Rowan students take a step toward building a greener future with Green Building Council

Kourtney Arena, senior civil and environmental engineer and president of Rowan's USGBC chapter, discusses the LEED Green Associate exam. - Editor-in-Chief / Tara Lonsdorf

With the push for action against climate change growing, many people are realizing that more needs to be done on a large scale, rather than doing small things at home to save energy or cut down on waste. While this can be helpful, it’s necessary for those with bigger realms of influence, like companies and large businesses, to do their part.

One thing that can help reduce a company’s impact on climate change is to make environmentally sustainable infrastructure a priority. Sustainability is important because it encompasses a variety of things, including energy usage in buildings and the actual construction of a building.

The best way to ensure that a building is sustainable is for it to undergo something called LEED certification. Through the U.S. Green Building Council (USGBC), buildings can undergo this rigorous certification process that involves the evaluation of their various aspects, from the placement of their windows to what kind of energy they use to power their facilities.

Certification is based on the Environmental Protection Agency’s Tool for Reduction and Assessment of Chemicals and Other Environmental Impacts (TRACI), which categorically characterizes the various impacts something can have on the environment.

While there are different levels of LEED certification — certified, silver, gold and platinum — each one requires professionals to go through and make sure that things are up to the standards of each certification level.

Each certification level requires a certain number of points, which are accumulated when credits are fulfilled by the evaluated structure. For instance, if a building is within a specified radius of a mass transit station, that would garner the building a certain amount of points.

The professionals who conduct these evaluations are people who have passed a series of exams administered by the USGBC, which test their knowledge of the nuances of certification. The first of these tests, the LEED Green Associate exam, is a major stepping stone to becoming a professional in this line of work.

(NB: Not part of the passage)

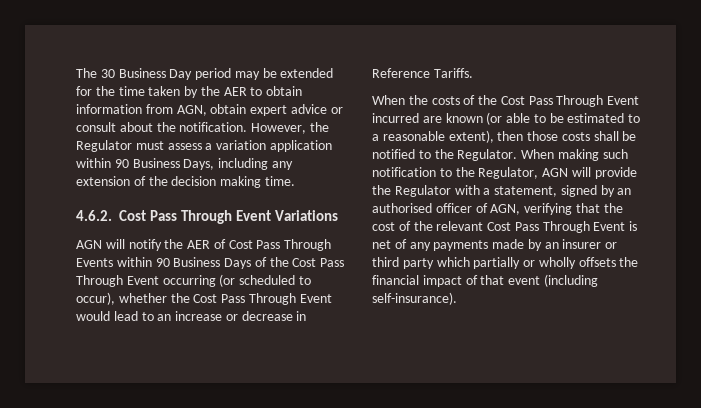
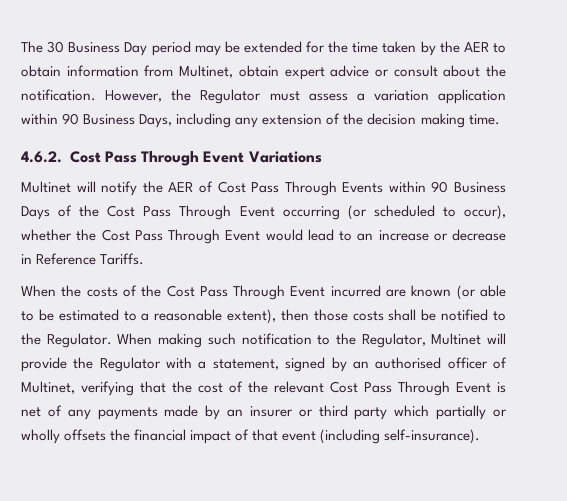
[176,105,207,116] AGN, -> [179,65,234,78] Multinet,
[76,240,102,249] AGN -> [21,181,71,193] Multinet
[542,168,569,177] AGN -> [431,333,482,345] Multinet
[490,204,521,215] AGN, -> [21,381,75,394] Multinet,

Through the Rowan chapter of the USGBC, students can receive help with becoming a Green Associate. The club offers study groups for those who want to take the exam, and gives students a discount on the exam cost.

Kourtney Arena, the chapter’s president and a senior civil and environmental engineering student, emphasized that being a Green Associate is beneficial to any student’s resume.

“It helps give you a competitive edge if you want to get into any of the building industries… because companies know that you’ve already done half the work to get there,” Arena said. “That means they don’t have to wait for you to train and study and pay for you to go get your [Green] Associate’s and your professional [credentials].”

Though this is a good resume-building aspect for those who are studying construction-related majors, such as civil engineering, environmental studies and community and environmental planning, anyone with an interest can join the club and take the Green Associate exam.